▶ **What the task asks**:
The answer must be an exact copy of the records, with no pictures in it.

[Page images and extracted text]
● ● ● ●
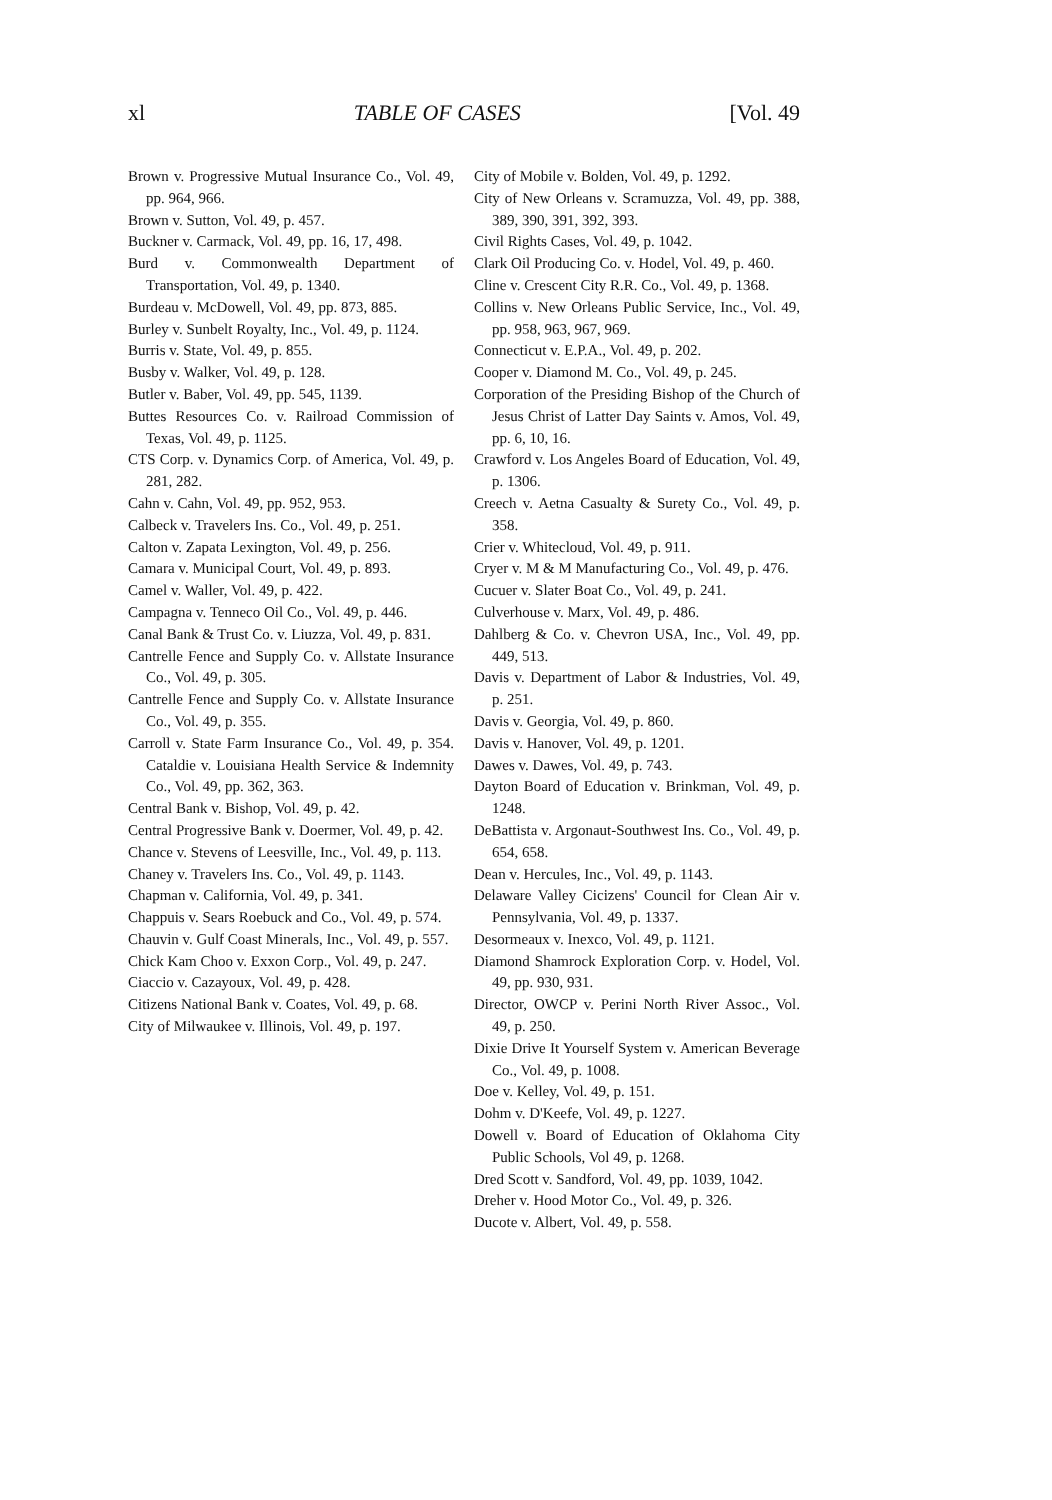xl TABLE OF CASES [Vol. 49
Brown v. Progressive Mutual Insurance Co., Vol. 49, pp. 964, 966.
Brown v. Sutton, Vol. 49, p. 457.
Buckner v. Carmack, Vol. 49, pp. 16, 17, 498.
Burd v. Commonwealth Department of Transportation, Vol. 49, p. 1340.
Burdeau v. McDowell, Vol. 49, pp. 873, 885.
Burley v. Sunbelt Royalty, Inc., Vol. 49, p. 1124.
Burris v. State, Vol. 49, p. 855.
Busby v. Walker, Vol. 49, p. 128.
Butler v. Baber, Vol. 49, pp. 545, 1139.
Buttes Resources Co. v. Railroad Commission of Texas, Vol. 49, p. 1125.
CTS Corp. v. Dynamics Corp. of America, Vol. 49, p. 281, 282.
Cahn v. Cahn, Vol. 49, pp. 952, 953.
Calbeck v. Travelers Ins. Co., Vol. 49, p. 251.
Calton v. Zapata Lexington, Vol. 49, p. 256.
Camara v. Municipal Court, Vol. 49, p. 893.
Camel v. Waller, Vol. 49, p. 422.
Campagna v. Tenneco Oil Co., Vol. 49, p. 446.
Canal Bank & Trust Co. v. Liuzza, Vol. 49, p. 831.
Cantrelle Fence and Supply Co. v. Allstate Insurance Co., Vol. 49, p. 305.
Cantrelle Fence and Supply Co. v. Allstate Insurance Co., Vol. 49, p. 355.
Carroll v. State Farm Insurance Co., Vol. 49, p. 354. Cataldie v. Louisiana Health Service & Indemnity Co., Vol. 49, pp. 362, 363.
Central Bank v. Bishop, Vol. 49, p. 42.
Central Progressive Bank v. Doermer, Vol. 49, p. 42.
Chance v. Stevens of Leesville, Inc., Vol. 49, p. 113.
Chaney v. Travelers Ins. Co., Vol. 49, p. 1143.
Chapman v. California, Vol. 49, p. 341.
Chappuis v. Sears Roebuck and Co., Vol. 49, p. 574.
Chauvin v. Gulf Coast Minerals, Inc., Vol. 49, p. 557.
Chick Kam Choo v. Exxon Corp., Vol. 49, p. 247.
Ciaccio v. Cazayoux, Vol. 49, p. 428.
Citizens National Bank v. Coates, Vol. 49, p. 68.
City of Milwaukee v. Illinois, Vol. 49, p. 197.
City of Mobile v. Bolden, Vol. 49, p. 1292.
City of New Orleans v. Scramuzza, Vol. 49, pp. 388, 389, 390, 391, 392, 393.
Civil Rights Cases, Vol. 49, p. 1042.
Clark Oil Producing Co. v. Hodel, Vol. 49, p. 460.
Cline v. Crescent City R.R. Co., Vol. 49, p. 1368.
Collins v. New Orleans Public Service, Inc., Vol. 49, pp. 958, 963, 967, 969.
Connecticut v. E.P.A., Vol. 49, p. 202.
Cooper v. Diamond M. Co., Vol. 49, p. 245.
Corporation of the Presiding Bishop of the Church of Jesus Christ of Latter Day Saints v. Amos, Vol. 49, pp. 6, 10, 16.
Crawford v. Los Angeles Board of Education, Vol. 49, p. 1306.
Creech v. Aetna Casualty & Surety Co., Vol. 49, p. 358.
Crier v. Whitecloud, Vol. 49, p. 911.
Cryer v. M & M Manufacturing Co., Vol. 49, p. 476.
Cucuer v. Slater Boat Co., Vol. 49, p. 241.
Culverhouse v. Marx, Vol. 49, p. 486.
Dahlberg & Co. v. Chevron USA, Inc., Vol. 49, pp. 449, 513.
Davis v. Department of Labor & Industries, Vol. 49, p. 251.
Davis v. Georgia, Vol. 49, p. 860.
Davis v. Hanover, Vol. 49, p. 1201.
Dawes v. Dawes, Vol. 49, p. 743.
Dayton Board of Education v. Brinkman, Vol. 49, p. 1248.
DeBattista v. Argonaut-Southwest Ins. Co., Vol. 49, p. 654, 658.
Dean v. Hercules, Inc., Vol. 49, p. 1143.
Delaware Valley Cicizens' Council for Clean Air v. Pennsylvania, Vol. 49, p. 1337.
Desormeaux v. Inexco, Vol. 49, p. 1121.
Diamond Shamrock Exploration Corp. v. Hodel, Vol. 49, pp. 930, 931.
Director, OWCP v. Perini North River Assoc., Vol. 49, p. 250.
Dixie Drive It Yourself System v. American Beverage Co., Vol. 49, p. 1008.
Doe v. Kelley, Vol. 49, p. 151.
Dohm v. D'Keefe, Vol. 49, p. 1227.
Dowell v. Board of Education of Oklahoma City Public Schools, Vol 49, p. 1268.
Dred Scott v. Sandford, Vol. 49, pp. 1039, 1042.
Dreher v. Hood Motor Co., Vol. 49, p. 326.
Ducote v. Albert, Vol. 49, p. 558.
● ● ● ●
▶ **Result for this task**:
xl TABLE OF CASES [Vol. 49
Brown v. Progressive Mutual Insurance Co., Vol. 49, pp. 964, 966.
Brown v. Sutton, Vol. 49, p. 457.
Buckner v. Carmack, Vol. 49, pp. 16, 17, 498.
Burd v. Commonwealth Department of Transportation, Vol. 49, p. 1340.
Burdeau v. McDowell, Vol. 49, pp. 873, 885.
Burley v. Sunbelt Royalty, Inc., Vol. 49, p. 1124.
Burris v. State, Vol. 49, p. 855.
Busby v. Walker, Vol. 49, p. 128.
Butler v. Baber, Vol. 49, pp. 545, 1139.
Buttes Resources Co. v. Railroad Commission of Texas, Vol. 49, p. 1125.
CTS Corp. v. Dynamics Corp. of America, Vol. 49, p. 281, 282.
Cahn v. Cahn, Vol. 49, pp. 952, 953.
Calbeck v. Travelers Ins. Co., Vol. 49, p. 251.
Calton v. Zapata Lexington, Vol. 49, p. 256.
Camara v. Municipal Court, Vol. 49, p. 893.
Camel v. Waller, Vol. 49, p. 422.
Campagna v. Tenneco Oil Co., Vol. 49, p. 446.
Canal Bank & Trust Co. v. Liuzza, Vol. 49, p. 831.
Cantrelle Fence and Supply Co. v. Allstate Insurance Co., Vol. 49, p. 305.
Cantrelle Fence and Supply Co. v. Allstate Insurance Co., Vol. 49, p. 355.
Carroll v. State Farm Insurance Co., Vol. 49, p. 354. Cataldie v. Louisiana Health Service & Indemnity Co., Vol. 49, pp. 362, 363.
Central Bank v. Bishop, Vol. 49, p. 42.
Central Progressive Bank v. Doermer, Vol. 49, p. 42.
Chance v. Stevens of Leesville, Inc., Vol. 49, p. 113.
Chaney v. Travelers Ins. Co., Vol. 49, p. 1143.
Chapman v. California, Vol. 49, p. 341.
Chappuis v. Sears Roebuck and Co., Vol. 49, p. 574.
Chauvin v. Gulf Coast Minerals, Inc., Vol. 49, p. 557.
Chick Kam Choo v. Exxon Corp., Vol. 49, p. 247.
Ciaccio v. Cazayoux, Vol. 49, p. 428.
Citizens National Bank v. Coates, Vol. 49, p. 68.
City of Milwaukee v. Illinois, Vol. 49, p. 197.
City of Mobile v. Bolden, Vol. 49, p. 1292.
City of New Orleans v. Scramuzza, Vol. 49, pp. 388, 389, 390, 391, 392, 393.
Civil Rights Cases, Vol. 49, p. 1042.
Clark Oil Producing Co. v. Hodel, Vol. 49, p. 460.
Cline v. Crescent City R.R. Co., Vol. 49, p. 1368.
Collins v. New Orleans Public Service, Inc., Vol. 49, pp. 958, 963, 967, 969.
Connecticut v. E.P.A., Vol. 49, p. 202.
Cooper v. Diamond M. Co., Vol. 49, p. 245.
Corporation of the Presiding Bishop of the Church of Jesus Christ of Latter Day Saints v. Amos, Vol. 49, pp. 6, 10, 16.
Crawford v. Los Angeles Board of Education, Vol. 49, p. 1306.
Creech v. Aetna Casualty & Surety Co., Vol. 49, p. 358.
Crier v. Whitecloud, Vol. 49, p. 911.
Cryer v. M & M Manufacturing Co., Vol. 49, p. 476.
Cucuer v. Slater Boat Co., Vol. 49, p. 241.
Culverhouse v. Marx, Vol. 49, p. 486.
Dahlberg & Co. v. Chevron USA, Inc., Vol. 49, pp. 449, 513.
Davis v. Department of Labor & Industries, Vol. 49, p. 251.
Davis v. Georgia, Vol. 49, p. 860.
Davis v. Hanover, Vol. 49, p. 1201.
Dawes v. Dawes, Vol. 49, p. 743.
Dayton Board of Education v. Brinkman, Vol. 49, p. 1248.
DeBattista v. Argonaut-Southwest Ins. Co., Vol. 49, p. 654, 658.
Dean v. Hercules, Inc., Vol. 49, p. 1143.
Delaware Valley Cicizens' Council for Clean Air v. Pennsylvania, Vol. 49, p. 1337.
Desormeaux v. Inexco, Vol. 49, p. 1121.
Diamond Shamrock Exploration Corp. v. Hodel, Vol. 49, pp. 930, 931.
Director, OWCP v. Perini North River Assoc., Vol. 49, p. 250.
Dixie Drive It Yourself System v. American Beverage Co., Vol. 49, p. 1008.
Doe v. Kelley, Vol. 49, p. 151.
Dohm v. D'Keefe, Vol. 49, p. 1227.
Dowell v. Board of Education of Oklahoma City Public Schools, Vol 49, p. 1268.
Dred Scott v. Sandford, Vol. 49, pp. 1039, 1042.
Dreher v. Hood Motor Co., Vol. 49, p. 326.
Ducote v. Albert, Vol. 49, p. 558.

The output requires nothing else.